(Yicai Global) Aug. 9 -- Imagine two countries that are in competition to “win the 21st century”.
The roads in the first country are unpaved and cars can’t travel faster than 20 kilometers per hour. In contrast, the second country boasts a network of state-of-the-art expressways that permit safe speeds of up to 200 kilometers an hour. Which country would you bet on to win that competition?
In fact, the roads in the world’s major countries are pretty similar. But significant differences are beginning to emerge in their information super-highways, in particular how quickly they are adopting the fifth-generation standard for broadband cellular networks (5G).
As of the end of 2020, China had installed close to 700,000 5G base stations. By last June, that number had risen to just under a million, and 1.4 million are expected to be installed by the end of the year. In July, 10 key government bodies unveiled a three-year Action Plan for China’s 5G development. As part of that plan, China aims to have 18 5G base stations installed for every 10,000 people – about 2.5 million in total – by the end of 2023. While it is difficult to obtain definitive information, the US had only installed something like 50,000 5G base stations by the end of last year (Figure 1).
Why is 5G so special?
According to the International Telecommunication Union (ITU) – the United Nations’ specialized body for information and communication technologies – a 5G network will offer mobile users data at a rate of 100 megabits per second, or ten times faster than via 4G networks. The ITU says that 5G networks will be able to support 1 million devices per square kilometer, compared to 4G’s 100,000 devices. Finally, the ITU estimates that it will only take one millisecond for data to go from your device to the main server and back again. That’s down from 10 milliseconds for a 4G network.

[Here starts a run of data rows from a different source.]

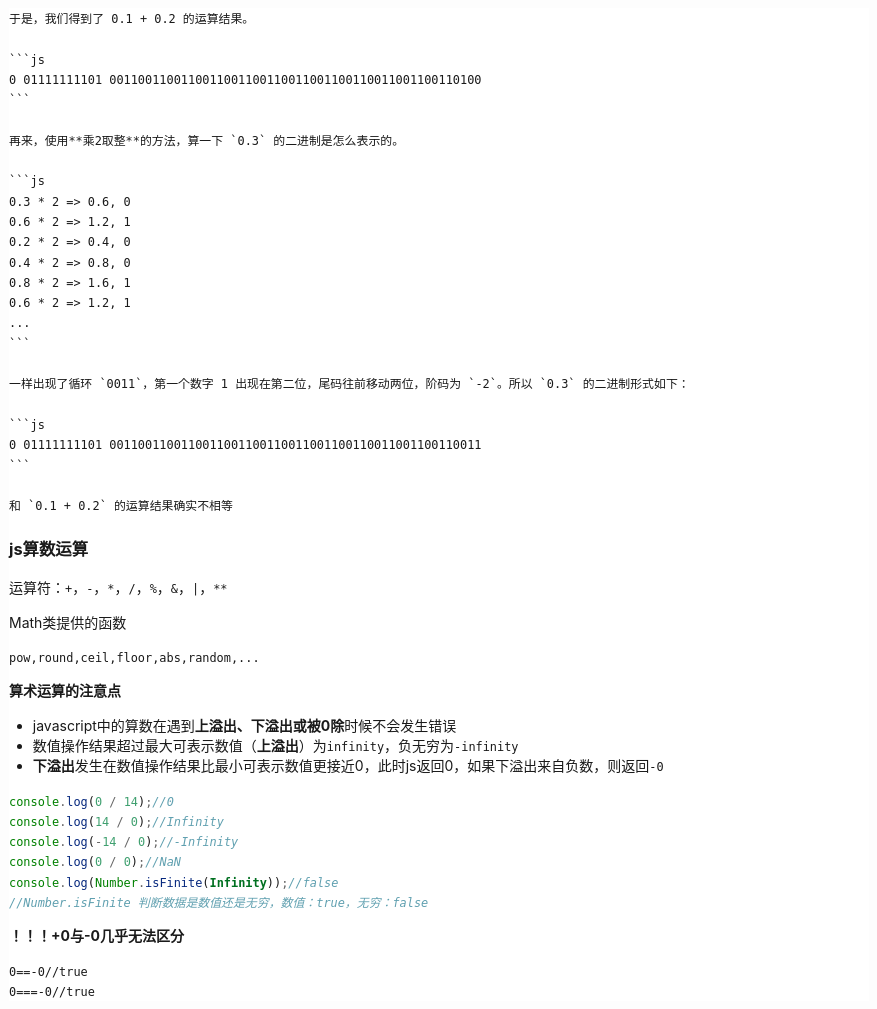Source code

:     于是，我们得到了 0.1 + 0.2 的运算结果。

    ```js
    0 01111111101 0011001100110011001100110011001100110011001100110100
    ```

    再来，使用**乘2取整**的方法，算一下 `0.3` 的二进制是怎么表示的。

    ```js
    0.3 * 2 => 0.6, 0
    0.6 * 2 => 1.2, 1
    0.2 * 2 => 0.4, 0
    0.4 * 2 => 0.8, 0
    0.8 * 2 => 1.6, 1
    0.6 * 2 => 1.2, 1
    ...
    ```
    
    一样出现了循环 `0011`，第一个数字 1 出现在第二位，尾码往前移动两位，阶码为 `-2`。所以 `0.3` 的二进制形式如下：
    
    ```js
    0 01111111101 0011001100110011001100110011001100110011001100110011
    ```
    
    和 `0.1 + 0.2` 的运算结果确实不相等


### js算数运算

运算符：`+`，`-`，`*`，`/`，`%`，`&`，`|`，`**`

Math类提供的函数

```
pow,round,ceil,floor,abs,random,...
```

**算术运算的注意点**

- javascript中的算数在遇到**上溢出、下溢出或被0除**时候不会发生错误
- 数值操作结果超过最大可表示数值（**上溢出**）为`infinity`，负无穷为`-infinity`
- **下溢出**发生在数值操作结果比最小可表示数值更接近0，此时js返回0，如果下溢出来自负数，则返回`-0`

```js
console.log(0 / 14);//0
console.log(14 / 0);//Infinity
console.log(-14 / 0);//-Infinity
console.log(0 / 0);//NaN
console.log(Number.isFinite(Infinity));//false
//Number.isFinite 判断数据是数值还是无穷，数值：true，无穷：false
```

**！！！+0与-0几乎无法区分**

```
0==-0//true
0===-0//true
```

A 4G network essentially facilitates the exchange of information between people. Taking mobile communication a step further, 5G’s superior capabilities will permit the rapid and accurate exchange of large quantities of data among machines. For example, your self-driving car will take you around town safely because it will be able to talk to other cars, to traffic signals and to satellites.
Given 5G’s potential to create smart factories, smart cities and smart medicine, why aren’t other countries rolling out the technology as fast as China?
There appear to be two main obstacles.
First, there is a basic incentive-compatibility problem. A first-rate mobile network is a key piece of infrastructure that – like a highway system – offers significant returns to the entire economy. But only a small portion of these returns accrue to the telecom firms who create the network. Moreover, these firms need to make huge up-front investments in the face of uncertain revenues and it is not clear that they can make reasonable profits. So, there is a disconnect between the network’s social and private returns.
Second, 5G suffers from a sort of chicken-and-egg problem. Since the 5G system is not yet fully in place, few 5G-specific applications have been developed. And, since there aren’t many applications, there is little demand for the network. Little demand for the network means that there are limits to how much the telecoms can charge for service, thus delaying 5G’s development.
Much of the cost that telecoms incur arise from the purchase of the rights to use certain radio frequencies (spectrum). Eric Schmidt, Google’s former Chief Executive and Chairman, worries that these expenses are retarding network development. In a Financial Times Op-Ed, Schmidt estimated that it would cost USD70 billion to build the one million stations needed to give the US a functional 5G system. However, US telecoms are spending more than this on spectrum auctions alone. These, Schmidt suggests, are more focused on raising government revenue than creating infrastructure. He proposes that Congress use the proceeds from the spectrum auctions to provide funding for the 5G network.
A further complication arises from the US’s lack of a homegrown telecommunication equipment provider. The world’s five main players – Huawei, ZTE, Samsung, Nokia and Eriksson –are Chinese, Korean, Finnish and Swedish. US telecoms face more regulatory hurdles when they purchase their equipment overseas.
China has solved the incentive-incompatibility problem by making 5G’s development and commercialization a national priority. To capture 5G’s potentially high social returns, it has catalyzed its telecoms, equipment providers and industrial firms. Pilot schemes were already envisaged during the 13th Five Year Plan (2016-2020). More specific policy guidance was provided in 2019 for local governments to develop 5G-based “industrial internet”.
Being at the forefront of a new technology does mean undertaking a high-risk, high-return strategy. But this is a gamble that the Chinese government is willing to take. Liu Liehong – a Vice-Minister at the Ministry of Industry and Information Technology – estimated that China will need to spend CNY1.2 trillion (USD187 billion) to 2025 on constructing its 5G network. If it is successful, Liu believes that investment could result in CNY2.9 trillion in additional economic value added.
In an effort to get around the chicken and egg problem, July’s Action Plan proposes a “demand-driven supply, supply-created demand” model. The government will proceed simultaneously along two tracks: (i) encouraging the development of the system through targets for base stations and user penetration and (ii) promoting 5G applications in various commercial sectors. The Action Plan hopes to build off of the early successes of using 5G in mining, farming, ports and factories.
Now imagine two countries that are cooperating to survive the 21st century.
One country becomes the first to exploit a new technology. Do you think that there would be important lessons and positive spillovers for the second country?